Import catalogue

edited January 4, 2024
Given:
In a book I own, the following ISBN is printed: 3-456-83964-2
Note: Additionally, as in every German book, the German National Library is listed: https://www.dnb.de/DE/Home/home_node.html

Process:
1. When I imported this to zotero, the catalogue was "BnF ISBN" and provided an ISBN of 978-3-456-83964-6.
2. I then imported this "new" ISBN (978-3-456-83964-6) again (for testing). The catalogue used this time was K10plus.
3. Checking their web site, I found that K10plus also provides data for the initial ISBN: https://k10plus.boss.bsz-bw.de/Record/(DE-627)1603446737
4. Checking their web site, I found that WorldCat also provides data: https://search.worldcat.org/de/title/248943003

Questions/Comments:
Why isn't WorldCat used? This should be the case, shouldn't it?
Why does the catalogue change at all? (Not that I like K10plus, but why does it change?)
Are there any plans for removing K10plus? This catalogue is used for multiple entries of mine. And in my opinion it is the worst ever. As far as I get it, it collects all data from every real world library and thereby has lots of duplicated books with all wrong information.
  • Why isn't WorldCat used? This should be the case, shouldn't it?
    Because Worldcat has comparatively poor data, slow performance and will on occasion lock users out, it's the last catalog we query for ISBNs
    Why does the catalogue change at all? (Not that I like K10plus, but why does it change?)
    We query the catalog APIs (SRU, technically) sequentially with BnF before K10plus and BNF doesn't appear to return a hit for the ISBN-13, for whatever reason, so K10plus is queried next. Zotero converts all ISBNs to ISBN-13 on import because ISBN-10 are discontinued.
    And in my opinion it is the worst ever.
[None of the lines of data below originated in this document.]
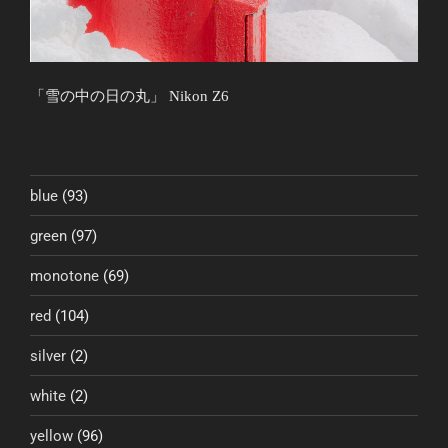
「雪の中の日の丸」 Nikon Z6
blue
(93)
green
(97)
monotone
(69)
red
(104)
silver
(2)
white
(2)
yellow
(96)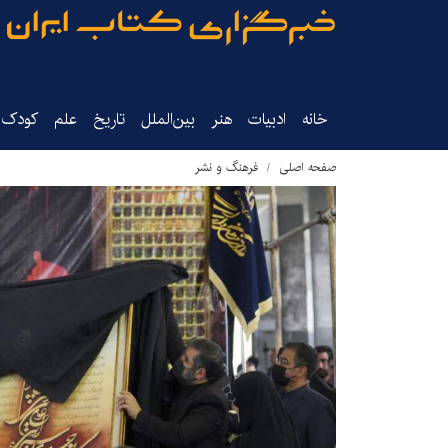
خانه
ادبیات
هنر
بین‌الملل
تاریخ‌
علم
کودک‌و
صفحه اصلی
فرهنگ و نشر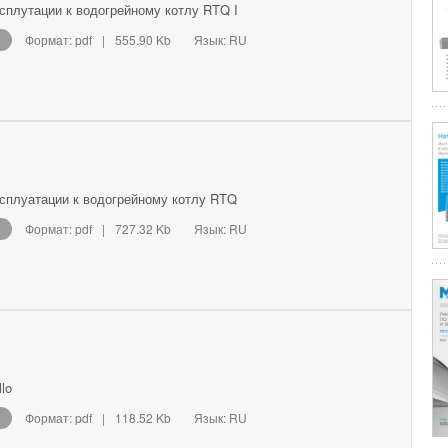
сплутации к водогрейному котлу RTQ I
Формат: pdf
|
555.90 Kb
Язык: RU
ксплуатации к водогрейному котлу RTQ
Формат: pdf
|
727.32 Kb
Язык: RU
lo
Формат: pdf
|
118.52 Kb
Язык: RU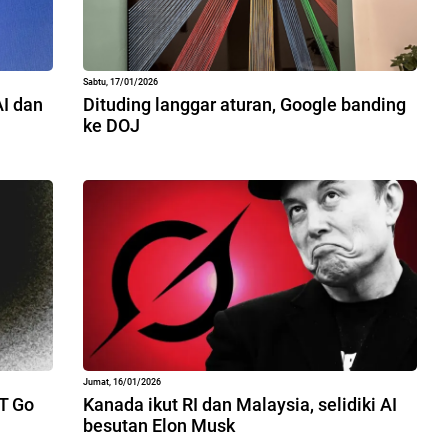
Sabtu, 17/01/2026
AI dan
Dituding langgar aturan, Google banding
ke DOJ
Jumat, 16/01/2026
PT Go
Kanada ikut RI dan Malaysia, selidiki AI
besutan Elon Musk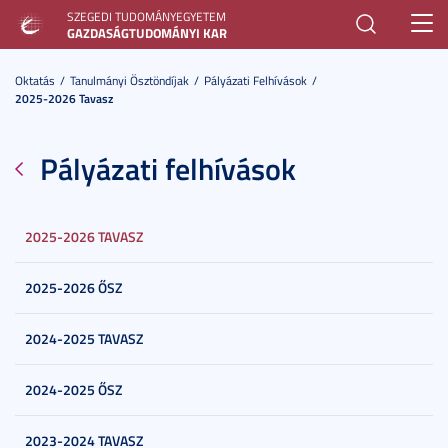
SZEGEDI TUDOMÁNYEGYETEM
Toggl
GAZDASÁGTUDOMÁNYI KAR
navig
Oktatás
Tanulmányi Ösztöndíjak
Pályázati Felhívások
2025-2026 Tavasz
Pályázati felhívások
2025-2026 TAVASZ
2025-2026 ŐSZ
2024-2025 TAVASZ
2024-2025 ŐSZ
2023-2024 TAVASZ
As far as I get it, it collects all data from every real world library and thereby has lots of duplicated books with all wrong information.
    No. K10plus doesn't query 'every real world library' but is the consortial catalog of large German libraries (specifically, the combined GBV and SWB consortia) and has, in our experience, excellent metadata. It also has a fast and reliably API for said metadata. What you describe sounds much more like Worldcat.
  • To further pile-on negatives about WorldCat: It is a "union catalog" that is the (not-very-merged) contents of tens of thousands of individual library catalogs. The quality of the data entry to each of these individual library catalogs varies from near perfection to preposterously careless. It is common to find many records from a single ISBN with different degrees of completeness and accuracy. It is common to have WorldCat records found by entering an ISSN that list several editions of a book (each of which have different true ISSNs, different publication years, different pagination, different numbers of chapters, etc.).